• **Task requirements**:
1. Answer these questions about the flashlight LED thread:
(a) Which LED does kuksul08 say is much bigger?
(b) What is COAST modding?
(c) Which batteries does nein166 say not to use?
2. In the flashlight LED thread, why does nein166 warn against alkaline batteries?
3. Rewrite part of the flashlight LED thread. Begin at the words "## nein166 (Feb" and stop after "COAST (Feb 6, 2010)". Replace "heatsink" with "heat sink".

• **Given passage**:
# Cree MC-E and SSC-P7?



## COAST (Feb 5, 2010)

Hey guys. I'm sorta new to flashlights. I want to buy a couple high quality LED's. Which do you think is better, the P7 or MC-E?


----------



## kuksul08 (Feb 5, 2010)

The SSC P7 is far left, and MC-E is right next to it. As you can see, the P7 is much bigger, that's potentially a downside.

The MC-E has the ability to wire in series or parallel, as each die is individually addressable, which may be useful.

The MC-E is a little more expensive.

I prefer the MC-E although I have no experience with the P7.


----------



## foxtrot824 (Feb 5, 2010)

kuksul08 said:


> The SSC P7 is far left, and MC-E is right next to it. As you can see, the P7 is much bigger, that's potentially a downside.
> 
> The MC-E has the ability to wire in series or parallel, as each die is individually addressable, which may be useful.
> 
> ...



Excellent comparison kuksul08.

COAST :welcome:.
Selecting the emitter type comes down to several things. Personal opinion (which you'll get lots of around here) and limitations of the lights size or power source. It kind of depends on what you are looking for and the lumen output needed. 

Tell us a little more about your application and the CPF will be glad to make suggestions.


----------



## COAST (Feb 5, 2010)

Im modding a 3D maglite..... Oh, Do i need a driver for a single LED?


----------



## Fichtenelch (Feb 6, 2010)

It depends on your battery supply if you need a driver or not. If your battery is in range of the Vf of the LED, it should be fine to run it without. However, a driver sometimes adds modes and you don't need the maximum power always and can save runtime with that.
However, personally i would go for the mc-e. I have a bunch of P7 here and only 1 light with mc-e and personally would go for the mc-e. The tint of the P7 always seemed a little bit yellow to me and the output of the mc-e feels a bit better to me with the same driver.


----------



## nein166 (Feb 6, 2010)

No you don't need a driver as you can build it direct drive with a P7 like darkzero did in this thread https://www.candlepowerforums.com/threads/198104
In your case you can use 3 NiMH D size batteries, and a D sized heatsink
*Do Not Use Alkalines.* They don't handle the current drawn by the P7

For sputtering the driver look at spc's post here


----------



## COAST (Feb 6, 2010)

Fichtenelch said:


> It depends on your battery supply if you need a driver or not. If your battery is in range of the Vf of the LED, it should be fine to run it without. However, a driver sometimes adds modes and you don't need the maximum power always and can save runtime with that.
> However, personally i would go for the mc-e. I have a bunch of P7 here and only 1 light with mc-e and personally would go for the mc-e. The tint of the P7 always seemed a little bit yellow to me and the output of the mc-e feels a bit better to me with the same driver.


 

PMed you


----------

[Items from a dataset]
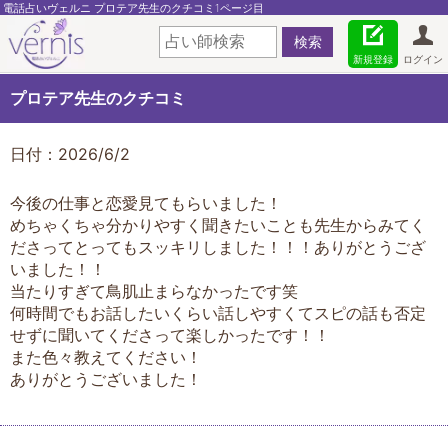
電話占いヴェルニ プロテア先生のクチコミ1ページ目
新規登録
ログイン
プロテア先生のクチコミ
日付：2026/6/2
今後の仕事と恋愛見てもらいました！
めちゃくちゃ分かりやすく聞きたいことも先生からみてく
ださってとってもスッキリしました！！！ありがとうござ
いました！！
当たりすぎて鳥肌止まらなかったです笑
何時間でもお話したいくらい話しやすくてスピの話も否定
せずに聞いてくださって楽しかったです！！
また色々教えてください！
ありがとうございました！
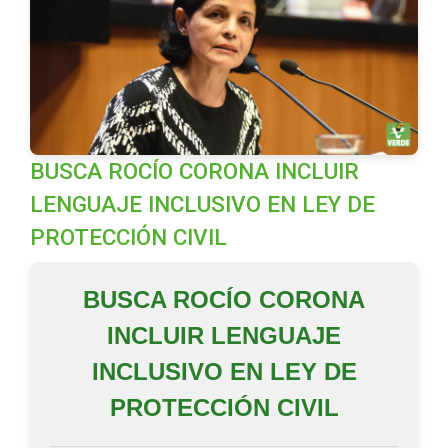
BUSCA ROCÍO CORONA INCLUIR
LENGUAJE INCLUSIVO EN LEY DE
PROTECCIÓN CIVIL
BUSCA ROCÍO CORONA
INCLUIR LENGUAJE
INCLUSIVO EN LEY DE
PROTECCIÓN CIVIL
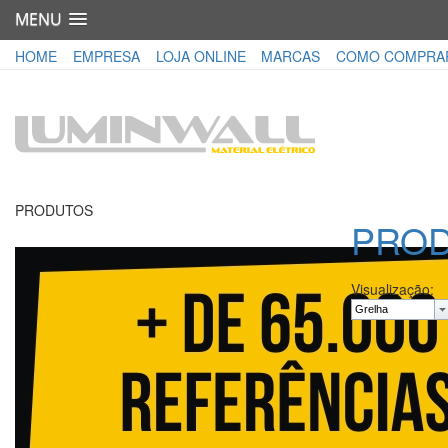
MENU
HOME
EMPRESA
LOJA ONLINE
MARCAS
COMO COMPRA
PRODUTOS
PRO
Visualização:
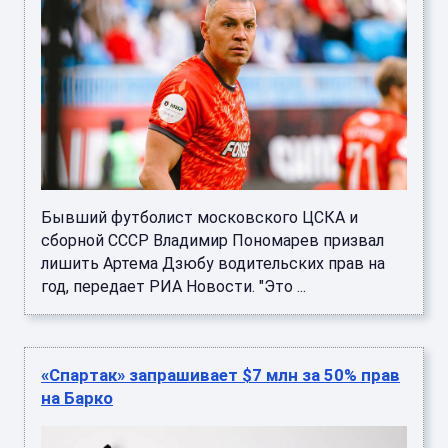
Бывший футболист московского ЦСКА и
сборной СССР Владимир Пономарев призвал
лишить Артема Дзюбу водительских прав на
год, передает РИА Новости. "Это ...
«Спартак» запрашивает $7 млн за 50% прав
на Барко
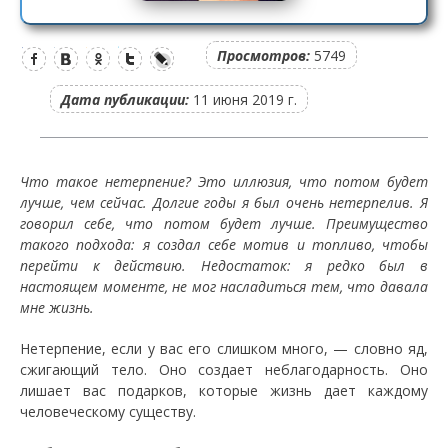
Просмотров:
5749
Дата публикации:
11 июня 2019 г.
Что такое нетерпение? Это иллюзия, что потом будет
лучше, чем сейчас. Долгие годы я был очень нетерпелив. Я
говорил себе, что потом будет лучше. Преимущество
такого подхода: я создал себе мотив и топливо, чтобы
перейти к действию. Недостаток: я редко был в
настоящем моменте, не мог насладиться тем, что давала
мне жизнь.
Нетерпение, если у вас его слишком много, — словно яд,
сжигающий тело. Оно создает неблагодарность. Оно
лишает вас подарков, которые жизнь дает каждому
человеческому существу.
---
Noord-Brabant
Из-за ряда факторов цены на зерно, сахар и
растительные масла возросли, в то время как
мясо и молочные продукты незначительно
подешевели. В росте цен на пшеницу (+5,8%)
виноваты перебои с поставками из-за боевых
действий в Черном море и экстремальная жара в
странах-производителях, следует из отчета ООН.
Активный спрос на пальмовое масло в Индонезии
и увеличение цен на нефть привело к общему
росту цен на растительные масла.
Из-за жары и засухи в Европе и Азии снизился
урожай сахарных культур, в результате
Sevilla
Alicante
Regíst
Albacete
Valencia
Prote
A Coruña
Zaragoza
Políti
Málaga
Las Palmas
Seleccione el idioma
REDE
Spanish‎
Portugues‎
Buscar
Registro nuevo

• **Answers provided**:
1.
(a) The SSC P7.
(b) A 3D maglite.
(c) Alkalines.

2. Alkalines don't handle the current drawn by the P7. For the direct-drive build, nein166 suggests 3 NiMH D size batteries instead.

3.
## nein166 (Feb 6, 2010)

No you don't need a driver as you can build it direct drive with a P7 like darkzero did in this thread https://www.candlepowerforums.com/threads/198104
In your case you can use 3 NiMH D size batteries, and a D sized heat sink
*Do Not Use Alkalines.* They don't handle the current drawn by the P7

For sputtering the driver look at spc's post here


----------



## COAST (Feb 6, 2010)